Work to complete: Set down every entry once more, character for character.

(Stored items)
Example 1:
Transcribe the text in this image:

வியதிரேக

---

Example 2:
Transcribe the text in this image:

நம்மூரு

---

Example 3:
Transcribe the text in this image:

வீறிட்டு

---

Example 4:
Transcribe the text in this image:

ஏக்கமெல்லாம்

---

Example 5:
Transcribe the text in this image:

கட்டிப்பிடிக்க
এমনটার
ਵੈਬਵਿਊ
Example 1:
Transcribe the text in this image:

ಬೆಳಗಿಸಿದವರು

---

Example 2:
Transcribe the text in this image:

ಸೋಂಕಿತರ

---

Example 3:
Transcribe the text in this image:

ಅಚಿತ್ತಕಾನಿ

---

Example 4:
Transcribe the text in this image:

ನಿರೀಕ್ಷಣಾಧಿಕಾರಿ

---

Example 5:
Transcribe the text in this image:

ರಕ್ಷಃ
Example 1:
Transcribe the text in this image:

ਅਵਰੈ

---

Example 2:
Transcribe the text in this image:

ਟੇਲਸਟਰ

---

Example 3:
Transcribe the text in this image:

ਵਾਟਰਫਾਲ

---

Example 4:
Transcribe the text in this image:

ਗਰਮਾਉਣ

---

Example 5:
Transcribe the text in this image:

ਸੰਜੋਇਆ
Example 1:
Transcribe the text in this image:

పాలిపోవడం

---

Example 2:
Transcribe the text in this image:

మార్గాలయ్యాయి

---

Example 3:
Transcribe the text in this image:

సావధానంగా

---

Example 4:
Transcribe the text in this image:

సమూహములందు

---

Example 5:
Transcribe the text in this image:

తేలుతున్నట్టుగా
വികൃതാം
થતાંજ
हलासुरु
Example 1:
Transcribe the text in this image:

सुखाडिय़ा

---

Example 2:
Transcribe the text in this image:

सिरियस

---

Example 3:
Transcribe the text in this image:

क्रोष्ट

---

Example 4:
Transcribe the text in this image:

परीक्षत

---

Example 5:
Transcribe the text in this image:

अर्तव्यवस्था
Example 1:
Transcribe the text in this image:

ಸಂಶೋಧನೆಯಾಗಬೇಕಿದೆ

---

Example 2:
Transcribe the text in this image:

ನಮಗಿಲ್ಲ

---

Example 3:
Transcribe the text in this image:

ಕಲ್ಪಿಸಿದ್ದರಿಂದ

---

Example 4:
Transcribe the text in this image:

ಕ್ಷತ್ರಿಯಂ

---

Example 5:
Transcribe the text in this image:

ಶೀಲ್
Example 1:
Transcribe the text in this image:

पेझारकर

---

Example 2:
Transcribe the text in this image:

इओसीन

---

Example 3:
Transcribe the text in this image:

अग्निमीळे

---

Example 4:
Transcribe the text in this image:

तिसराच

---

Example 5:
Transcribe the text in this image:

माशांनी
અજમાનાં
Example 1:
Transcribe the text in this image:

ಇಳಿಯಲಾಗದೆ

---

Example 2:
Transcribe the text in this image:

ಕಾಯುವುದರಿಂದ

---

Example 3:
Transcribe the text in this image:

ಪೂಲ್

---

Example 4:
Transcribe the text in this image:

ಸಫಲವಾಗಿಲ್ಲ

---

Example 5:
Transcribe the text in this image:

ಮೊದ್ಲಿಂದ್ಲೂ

Written answer:
Example 1:
Transcribe the text in this image:

வியதிரேக

---

Example 2:
Transcribe the text in this image:

நம்மூரு

---

Example 3:
Transcribe the text in this image:

வீறிட்டு

---

Example 4:
Transcribe the text in this image:

ஏக்கமெல்லாம்

---

Example 5:
Transcribe the text in this image:

கட்டிப்பிடிக்க
এমনটার
ਵੈਬਵਿਊ
Example 1:
Transcribe the text in this image:

ಬೆಳಗಿಸಿದವರು

---

Example 2:
Transcribe the text in this image:

ಸೋಂಕಿತರ

---

Example 3:
Transcribe the text in this image:

ಅಚಿತ್ತಕಾನಿ

---

Example 4:
Transcribe the text in this image:

ನಿರೀಕ್ಷಣಾಧಿಕಾರಿ

---

Example 5:
Transcribe the text in this image:

ರಕ್ಷಃ
Example 1:
Transcribe the text in this image:

ਅਵਰੈ

---

Example 2:
Transcribe the text in this image:

ਟੇਲਸਟਰ

---

Example 3:
Transcribe the text in this image:

ਵਾਟਰਫਾਲ

---

Example 4:
Transcribe the text in this image:

ਗਰਮਾਉਣ

---

Example 5:
Transcribe the text in this image:

ਸੰਜੋਇਆ
Example 1:
Transcribe the text in this image:

పాలిపోవడం

---

Example 2:
Transcribe the text in this image:

మార్గాలయ్యాయి

---

Example 3:
Transcribe the text in this image:

సావధానంగా

---

Example 4:
Transcribe the text in this image:

సమూహములందు

---

Example 5:
Transcribe the text in this image:

తేలుతున్నట్టుగా
വികൃതാം
થતાંજ
हलासुरु
Example 1:
Transcribe the text in this image:

सुखाडिय़ा

---

Example 2:
Transcribe the text in this image:

सिरियस

---

Example 3:
Transcribe the text in this image:

क्रोष्ट

---

Example 4:
Transcribe the text in this image:

परीक्षत

---

Example 5:
Transcribe the text in this image:

अर्तव्यवस्था
Example 1:
Transcribe the text in this image:

ಸಂಶೋಧನೆಯಾಗಬೇಕಿದೆ

---

Example 2:
Transcribe the text in this image:

ನಮಗಿಲ್ಲ

---

Example 3:
Transcribe the text in this image:

ಕಲ್ಪಿಸಿದ್ದರಿಂದ

---

Example 4:
Transcribe the text in this image:

ಕ್ಷತ್ರಿಯಂ

---

Example 5:
Transcribe the text in this image:

ಶೀಲ್
Example 1:
Transcribe the text in this image:

पेझारकर

---

Example 2:
Transcribe the text in this image:

इओसीन

---

Example 3:
Transcribe the text in this image:

अग्निमीळे

---

Example 4:
Transcribe the text in this image:

तिसराच

---

Example 5:
Transcribe the text in this image:

माशांनी
અજમાનાં
Example 1:
Transcribe the text in this image:

ಇಳಿಯಲಾಗದೆ

---

Example 2:
Transcribe the text in this image:

ಕಾಯುವುದರಿಂದ

---

Example 3:
Transcribe the text in this image:

ಪೂಲ್

---

Example 4:
Transcribe the text in this image:

ಸಫಲವಾಗಿಲ್ಲ

---

Example 5:
Transcribe the text in this image:

ಮೊದ್ಲಿಂದ್ಲೂ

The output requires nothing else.